Exhibit No.      Description

    2.1          Share Sale and Purchase Agreement, dated as of August 3, 2013, by
                 and among Revlon Consumer Products Corporation, Beauty Care
                 Professional Products Participations, S.A., Romol Hair & Beauty
                 Group, S.L., Norvo, S.L. and Staubinus Espaņa, S.L.
   10.1          Term Loan Agreement, dated as of August 3, 2013, among Revlon
                 Consumer Products Corporation, the Lenders (as defined therein),
                 and Citibank, N.A., as administrative agent for the Lenders and as
                 collateral agent for the Secured Parties (as defined therein)

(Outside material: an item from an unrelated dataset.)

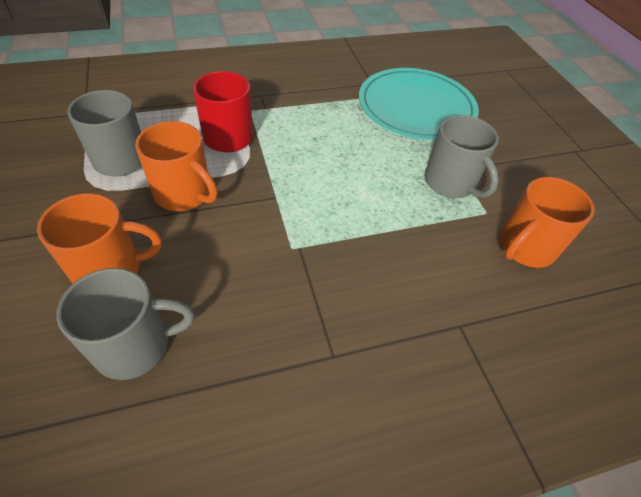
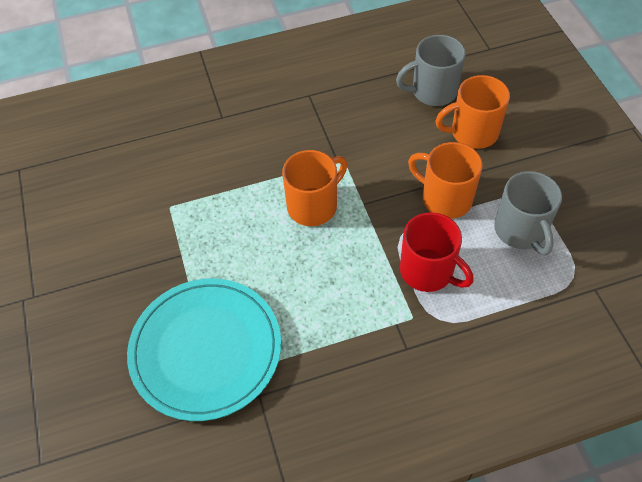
camera: 175 degrees left, 5 degrees up
grey mug [424,115,499,198] -> none
orange mug [499,177,595,268] -> orange mug moved to [282,150,348,226]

                 (incorporated by reference to Exhibit 10.1 to the Current Report on
                 Form 8-K of Revlon Consumer Products Corporation filed with the
                 Securities and Exchange Commission on August 5, 2013).

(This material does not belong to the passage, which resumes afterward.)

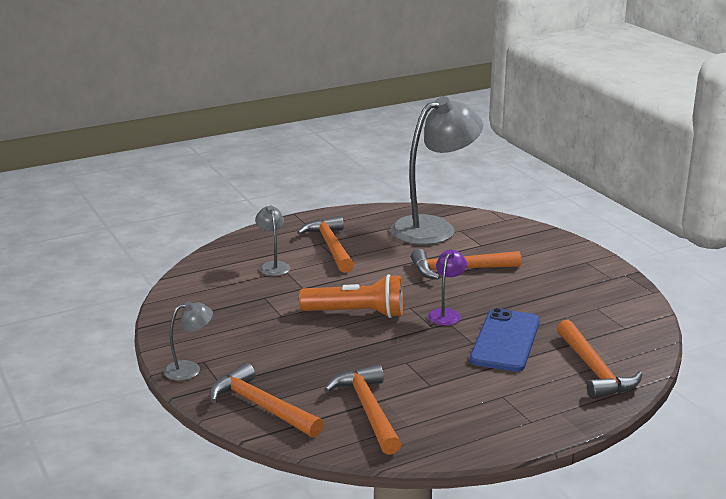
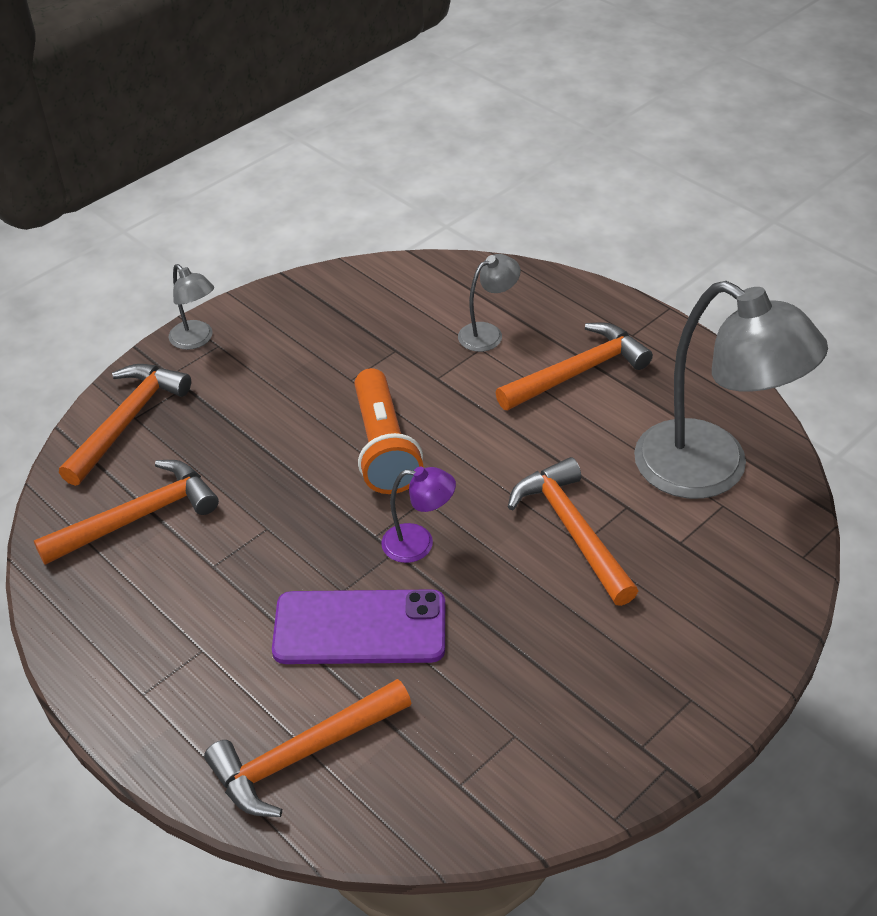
camera: 75 degrees right, 20 degrees up
blue phone [470,308,540,372] -> purple phone [272,589,445,664]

   10.2          Revolving Credit Agreement, dated as of August 3, 2013, among
                 Revlon Consumer Products Corporation, the Local Borrowing
                 Subsidiaries (as defined therein) from time to time party thereto,
                 the Lenders (as defined therein), the Issuing Lenders (as defined
                 therein), Citibank, N.A., as collateral agent for the Secured
                 Parties (as defined therein), and Citibank, N.A., as administrative
                 agent for the Multi-Currency Lenders (as defined therein) and the
                 Issuing Lenders (incorporated by reference to Exhibit 10.2 to the
                 Current Report on Form 8-K of Revlon Consumer Products Corporation
                 filed with the Securities and Exchange Commission on August 5,
                 2013).
   99.1          Press Release, dated August 5, 2013.

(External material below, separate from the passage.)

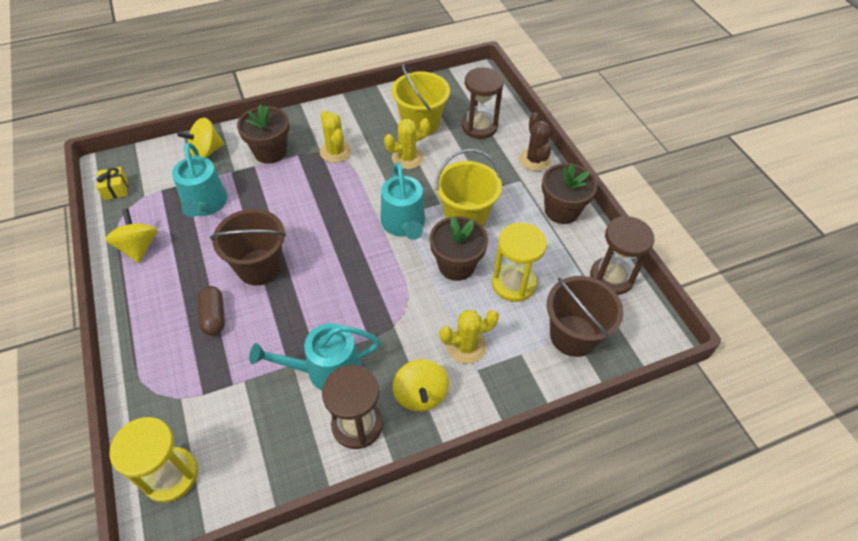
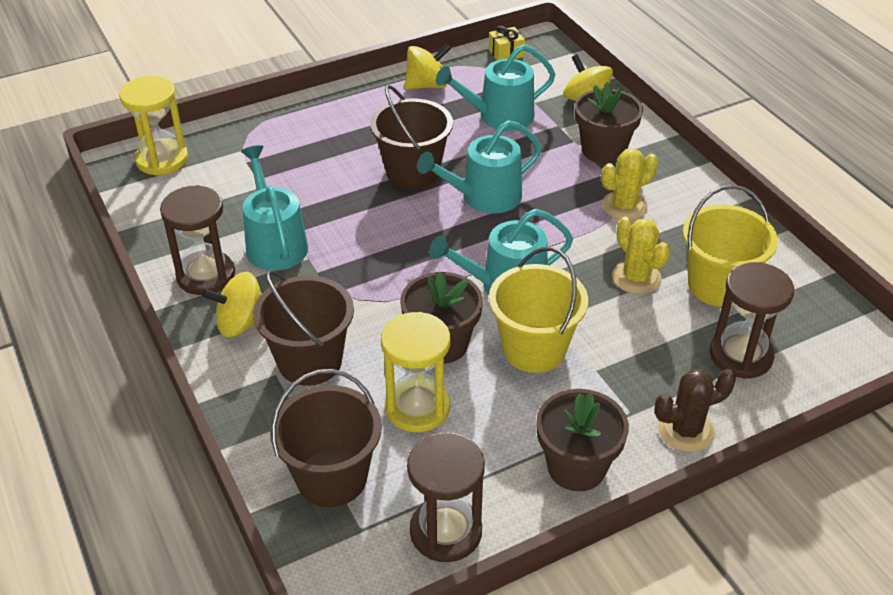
camera: 85 degrees right, 10 degrees down
brown capsule [197,286,225,336] -> none
yellow cactus [440,310,499,364] -> brown bucket [253,270,354,386]
none -> turquoise watering can [417,120,542,214]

Forward-Looking Statements

Statements made in this Form 8-K, which are not historical facts, including statements about the Company's plans, strategies, focus, beliefs and expectations, are forward-looking. Forward-looking statements speak only as of the date they are made and, except for the Company's ongoing obligations under the U.S. federal securities laws, the Company undertakes no obligation to publicly update any forward-looking statement, whether to reflect actual results of operations; changes in financial condition; changes in general U.S. or international economic, industry or cosmetics category conditions; changes in estimates, expectations or assumptions; or other circumstances, conditions, developments or events arising after the filing of this Form 8-K. Such forward-looking statements include, without limitation, the Company's beliefs, expectations, focus and/or plans regarding future events, including the Company's plans to consummate the Acquisition and the related financing transactions, as well as the terms and conditions of such transactions, and as to the timing thereof. Actual results may differ materially from such forward-looking statements for a number of reasons, including those set forth in the Company's filings with the SEC, including the Company's Annual Reports on Form 10-K, Quarterly Reports on Form 10-Q and Current Reports on Form 8-K filed with the SEC during 2013 (which may be viewed on the SEC's website at http://www.sec.gov or on Revlon, Inc.'s website at http://www.revloninc.com), as well as reasons including difficulties, delays, unexpected costs or the Company's inability to consummate, in whole or in part, the Acquisition or the related financing transactions or the unavailability of funds under the New Credit Facilities and/or alternative financing transactions. Factors other than those referred to above could also cause the Company's results to differ materially from expected results. Additionally, the business and financial materials and any other statement or disclosure on, or made available through, the Company's websites or other websites referenced herein shall not be incorporated by reference into this Form 8-K.